*** Block opens ***

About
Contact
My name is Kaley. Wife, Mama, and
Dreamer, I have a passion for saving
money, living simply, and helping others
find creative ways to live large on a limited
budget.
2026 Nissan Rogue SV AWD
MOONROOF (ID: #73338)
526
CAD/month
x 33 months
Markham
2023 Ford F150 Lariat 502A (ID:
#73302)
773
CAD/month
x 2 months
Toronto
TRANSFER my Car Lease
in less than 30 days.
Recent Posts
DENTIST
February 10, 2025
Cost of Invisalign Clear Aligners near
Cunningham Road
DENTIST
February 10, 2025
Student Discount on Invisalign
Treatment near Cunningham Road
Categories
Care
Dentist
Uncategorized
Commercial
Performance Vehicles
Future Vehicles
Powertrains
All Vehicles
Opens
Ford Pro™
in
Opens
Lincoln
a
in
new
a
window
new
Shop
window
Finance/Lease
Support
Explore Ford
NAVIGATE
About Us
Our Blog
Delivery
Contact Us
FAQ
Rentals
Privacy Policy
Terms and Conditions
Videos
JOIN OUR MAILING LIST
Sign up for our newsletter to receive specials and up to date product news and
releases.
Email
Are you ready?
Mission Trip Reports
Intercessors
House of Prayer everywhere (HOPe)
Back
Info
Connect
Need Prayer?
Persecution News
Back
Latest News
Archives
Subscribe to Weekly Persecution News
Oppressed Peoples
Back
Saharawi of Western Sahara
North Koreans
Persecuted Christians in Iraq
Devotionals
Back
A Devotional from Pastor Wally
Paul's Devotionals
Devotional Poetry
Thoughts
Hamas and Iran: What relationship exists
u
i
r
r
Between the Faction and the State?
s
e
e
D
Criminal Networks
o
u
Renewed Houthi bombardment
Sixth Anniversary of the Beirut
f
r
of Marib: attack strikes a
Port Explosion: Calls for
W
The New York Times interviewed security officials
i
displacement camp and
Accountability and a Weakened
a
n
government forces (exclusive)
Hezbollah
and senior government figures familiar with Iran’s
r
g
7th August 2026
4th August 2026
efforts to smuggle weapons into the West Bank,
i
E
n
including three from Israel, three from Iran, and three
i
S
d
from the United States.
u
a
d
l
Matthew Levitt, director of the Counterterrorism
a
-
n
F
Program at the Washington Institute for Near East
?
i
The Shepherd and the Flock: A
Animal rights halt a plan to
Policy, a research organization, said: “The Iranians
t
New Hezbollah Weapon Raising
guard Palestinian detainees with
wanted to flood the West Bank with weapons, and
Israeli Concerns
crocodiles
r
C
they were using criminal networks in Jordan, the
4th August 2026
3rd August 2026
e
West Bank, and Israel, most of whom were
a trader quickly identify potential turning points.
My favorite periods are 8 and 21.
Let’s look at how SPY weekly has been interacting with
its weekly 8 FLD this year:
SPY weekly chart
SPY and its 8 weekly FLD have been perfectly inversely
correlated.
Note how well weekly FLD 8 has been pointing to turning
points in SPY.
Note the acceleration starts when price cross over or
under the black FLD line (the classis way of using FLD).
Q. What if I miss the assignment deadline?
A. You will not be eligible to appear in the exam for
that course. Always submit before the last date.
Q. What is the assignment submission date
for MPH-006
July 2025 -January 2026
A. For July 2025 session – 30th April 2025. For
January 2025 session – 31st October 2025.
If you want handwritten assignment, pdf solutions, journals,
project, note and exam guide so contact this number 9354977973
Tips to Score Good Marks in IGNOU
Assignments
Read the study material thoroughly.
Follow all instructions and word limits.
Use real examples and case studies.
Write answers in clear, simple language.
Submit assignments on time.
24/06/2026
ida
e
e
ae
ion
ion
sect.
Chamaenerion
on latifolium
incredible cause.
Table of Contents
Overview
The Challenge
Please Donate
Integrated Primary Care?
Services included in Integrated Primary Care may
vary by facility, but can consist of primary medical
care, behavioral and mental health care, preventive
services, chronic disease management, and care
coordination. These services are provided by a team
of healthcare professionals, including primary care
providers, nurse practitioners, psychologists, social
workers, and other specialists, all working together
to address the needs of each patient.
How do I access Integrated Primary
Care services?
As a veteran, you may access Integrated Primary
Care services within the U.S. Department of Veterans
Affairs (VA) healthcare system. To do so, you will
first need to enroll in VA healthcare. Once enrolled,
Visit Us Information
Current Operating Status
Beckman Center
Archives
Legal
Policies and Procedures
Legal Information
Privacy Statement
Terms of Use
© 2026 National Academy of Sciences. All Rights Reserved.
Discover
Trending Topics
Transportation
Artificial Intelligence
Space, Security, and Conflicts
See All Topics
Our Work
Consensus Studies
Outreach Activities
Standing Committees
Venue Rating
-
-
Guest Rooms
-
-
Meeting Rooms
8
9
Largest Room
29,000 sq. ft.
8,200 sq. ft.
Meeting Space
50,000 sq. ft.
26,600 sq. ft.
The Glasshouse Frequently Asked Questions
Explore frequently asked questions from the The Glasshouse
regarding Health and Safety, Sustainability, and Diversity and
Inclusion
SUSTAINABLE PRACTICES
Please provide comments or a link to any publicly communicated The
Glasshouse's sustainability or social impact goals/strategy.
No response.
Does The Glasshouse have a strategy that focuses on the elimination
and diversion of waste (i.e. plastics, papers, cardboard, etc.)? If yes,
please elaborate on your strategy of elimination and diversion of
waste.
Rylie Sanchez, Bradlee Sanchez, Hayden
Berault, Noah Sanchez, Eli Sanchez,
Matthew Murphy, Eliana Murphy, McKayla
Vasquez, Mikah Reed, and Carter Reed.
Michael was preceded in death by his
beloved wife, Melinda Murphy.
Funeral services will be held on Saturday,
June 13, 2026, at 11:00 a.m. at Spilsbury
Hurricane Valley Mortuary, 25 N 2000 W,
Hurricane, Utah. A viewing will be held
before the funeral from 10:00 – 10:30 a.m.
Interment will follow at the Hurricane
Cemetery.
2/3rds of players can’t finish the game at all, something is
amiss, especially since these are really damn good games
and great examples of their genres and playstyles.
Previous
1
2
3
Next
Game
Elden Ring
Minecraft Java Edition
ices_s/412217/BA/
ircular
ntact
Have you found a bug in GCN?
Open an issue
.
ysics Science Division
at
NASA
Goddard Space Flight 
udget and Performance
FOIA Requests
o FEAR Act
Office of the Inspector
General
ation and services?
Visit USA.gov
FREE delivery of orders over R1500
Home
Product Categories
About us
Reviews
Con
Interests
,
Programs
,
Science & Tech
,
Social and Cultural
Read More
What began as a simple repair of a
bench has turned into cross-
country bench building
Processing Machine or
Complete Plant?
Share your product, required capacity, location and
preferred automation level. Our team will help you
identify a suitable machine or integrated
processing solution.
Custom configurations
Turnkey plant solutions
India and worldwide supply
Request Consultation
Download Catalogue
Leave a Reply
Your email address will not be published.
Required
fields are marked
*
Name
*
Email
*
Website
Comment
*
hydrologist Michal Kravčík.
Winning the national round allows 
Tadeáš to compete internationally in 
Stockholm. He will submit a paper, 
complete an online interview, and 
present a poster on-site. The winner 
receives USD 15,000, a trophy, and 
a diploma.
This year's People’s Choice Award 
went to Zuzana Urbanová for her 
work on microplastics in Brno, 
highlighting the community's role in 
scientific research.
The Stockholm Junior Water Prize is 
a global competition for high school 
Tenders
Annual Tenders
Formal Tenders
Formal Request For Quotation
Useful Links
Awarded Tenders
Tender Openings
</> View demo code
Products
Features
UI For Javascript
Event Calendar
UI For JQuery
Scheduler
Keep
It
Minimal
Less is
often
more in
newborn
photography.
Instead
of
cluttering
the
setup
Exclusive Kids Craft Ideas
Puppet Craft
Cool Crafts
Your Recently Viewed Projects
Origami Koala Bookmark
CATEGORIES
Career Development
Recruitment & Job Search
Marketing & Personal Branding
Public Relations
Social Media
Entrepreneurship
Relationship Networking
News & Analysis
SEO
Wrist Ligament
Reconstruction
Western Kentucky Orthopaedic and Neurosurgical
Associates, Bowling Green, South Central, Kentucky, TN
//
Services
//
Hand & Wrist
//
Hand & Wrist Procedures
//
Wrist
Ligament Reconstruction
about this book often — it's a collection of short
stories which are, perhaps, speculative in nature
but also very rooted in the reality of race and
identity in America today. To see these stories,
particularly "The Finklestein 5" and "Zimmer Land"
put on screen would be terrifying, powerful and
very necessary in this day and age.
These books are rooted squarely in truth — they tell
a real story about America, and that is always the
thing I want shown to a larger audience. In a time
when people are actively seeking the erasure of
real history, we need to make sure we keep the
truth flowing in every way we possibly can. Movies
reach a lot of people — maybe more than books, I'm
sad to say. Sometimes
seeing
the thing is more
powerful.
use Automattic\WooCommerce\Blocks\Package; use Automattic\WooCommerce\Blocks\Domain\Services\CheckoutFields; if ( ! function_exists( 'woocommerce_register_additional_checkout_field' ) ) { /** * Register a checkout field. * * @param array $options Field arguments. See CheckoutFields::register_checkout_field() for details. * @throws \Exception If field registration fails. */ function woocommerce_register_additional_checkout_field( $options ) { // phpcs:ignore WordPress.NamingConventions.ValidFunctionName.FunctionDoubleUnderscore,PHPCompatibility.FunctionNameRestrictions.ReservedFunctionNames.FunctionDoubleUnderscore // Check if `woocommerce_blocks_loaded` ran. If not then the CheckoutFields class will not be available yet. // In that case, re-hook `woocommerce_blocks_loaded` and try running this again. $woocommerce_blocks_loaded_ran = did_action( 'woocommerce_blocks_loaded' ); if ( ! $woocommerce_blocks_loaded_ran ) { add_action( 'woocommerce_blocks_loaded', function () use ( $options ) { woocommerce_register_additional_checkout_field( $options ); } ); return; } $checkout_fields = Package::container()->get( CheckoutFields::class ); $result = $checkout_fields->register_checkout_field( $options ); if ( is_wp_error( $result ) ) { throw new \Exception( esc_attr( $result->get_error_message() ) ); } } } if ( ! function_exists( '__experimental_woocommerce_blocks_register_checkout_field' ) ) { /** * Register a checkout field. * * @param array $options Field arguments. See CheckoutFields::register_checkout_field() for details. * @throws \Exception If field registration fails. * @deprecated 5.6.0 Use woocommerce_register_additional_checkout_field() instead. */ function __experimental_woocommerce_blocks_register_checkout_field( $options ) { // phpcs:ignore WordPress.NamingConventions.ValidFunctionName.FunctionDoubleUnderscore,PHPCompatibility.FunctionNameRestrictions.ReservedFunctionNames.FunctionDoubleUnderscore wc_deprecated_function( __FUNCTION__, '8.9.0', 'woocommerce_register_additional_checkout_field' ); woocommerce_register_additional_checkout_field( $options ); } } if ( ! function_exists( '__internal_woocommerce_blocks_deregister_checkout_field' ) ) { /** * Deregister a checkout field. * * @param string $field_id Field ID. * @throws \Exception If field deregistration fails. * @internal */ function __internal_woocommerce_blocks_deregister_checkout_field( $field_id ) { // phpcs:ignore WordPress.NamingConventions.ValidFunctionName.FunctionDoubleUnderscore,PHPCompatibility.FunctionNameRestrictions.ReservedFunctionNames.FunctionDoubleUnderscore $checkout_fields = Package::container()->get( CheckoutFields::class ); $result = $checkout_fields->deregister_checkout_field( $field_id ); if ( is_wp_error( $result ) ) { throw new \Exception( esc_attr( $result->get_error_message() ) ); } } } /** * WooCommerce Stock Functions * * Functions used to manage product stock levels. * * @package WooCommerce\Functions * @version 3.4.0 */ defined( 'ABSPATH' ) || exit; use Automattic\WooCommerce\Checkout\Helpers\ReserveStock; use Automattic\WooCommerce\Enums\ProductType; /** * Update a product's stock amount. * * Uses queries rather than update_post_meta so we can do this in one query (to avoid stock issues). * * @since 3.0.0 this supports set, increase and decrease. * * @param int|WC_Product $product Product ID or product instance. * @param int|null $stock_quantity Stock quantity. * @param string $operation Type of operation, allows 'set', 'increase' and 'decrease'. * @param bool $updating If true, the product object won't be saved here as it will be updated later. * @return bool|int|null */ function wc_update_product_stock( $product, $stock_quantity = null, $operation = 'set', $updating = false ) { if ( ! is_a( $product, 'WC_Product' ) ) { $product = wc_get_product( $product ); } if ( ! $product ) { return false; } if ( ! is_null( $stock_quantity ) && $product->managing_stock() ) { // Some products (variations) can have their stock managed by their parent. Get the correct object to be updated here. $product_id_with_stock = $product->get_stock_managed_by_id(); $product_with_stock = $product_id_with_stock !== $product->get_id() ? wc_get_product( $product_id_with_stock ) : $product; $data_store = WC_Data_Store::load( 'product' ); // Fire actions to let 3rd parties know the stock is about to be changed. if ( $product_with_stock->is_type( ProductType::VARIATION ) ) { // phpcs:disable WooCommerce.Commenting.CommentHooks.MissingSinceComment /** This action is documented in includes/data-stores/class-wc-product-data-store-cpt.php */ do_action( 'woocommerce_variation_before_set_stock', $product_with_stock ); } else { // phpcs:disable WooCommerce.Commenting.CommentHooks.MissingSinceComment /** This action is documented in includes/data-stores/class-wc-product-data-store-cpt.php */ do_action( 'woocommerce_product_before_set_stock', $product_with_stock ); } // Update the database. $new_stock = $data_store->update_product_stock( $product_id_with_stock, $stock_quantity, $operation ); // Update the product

*** Block closes ***

» **What to work on**
Retype the records line for line, starting at the first line and ending at the line that contains "Intercessors", with both lines included.

» **Output for this exercise**
About
Contact
My name is Kaley. Wife, Mama, and
Dreamer, I have a passion for saving
money, living simply, and helping others
find creative ways to live large on a limited
budget.
2026 Nissan Rogue SV AWD
MOONROOF (ID: #73338)
526
CAD/month
x 33 months
Markham
2023 Ford F150 Lariat 502A (ID:
#73302)
773
CAD/month
x 2 months
Toronto
TRANSFER my Car Lease
in less than 30 days.
Recent Posts
DENTIST
February 10, 2025
Cost of Invisalign Clear Aligners near
Cunningham Road
DENTIST
February 10, 2025
Student Discount on Invisalign
Treatment near Cunningham Road
Categories
Care
Dentist
Uncategorized
Commercial
Performance Vehicles
Future Vehicles
Powertrains
All Vehicles
Opens
Ford Pro™
in
Opens
Lincoln
a
in
new
a
window
new
Shop
window
Finance/Lease
Support
Explore Ford
NAVIGATE
About Us
Our Blog
Delivery
Contact Us
FAQ
Rentals
Privacy Policy
Terms and Conditions
Videos
JOIN OUR MAILING LIST
Sign up for our newsletter to receive specials and up to date product news and
releases.
Email
Are you ready?
Mission Trip Reports
Intercessors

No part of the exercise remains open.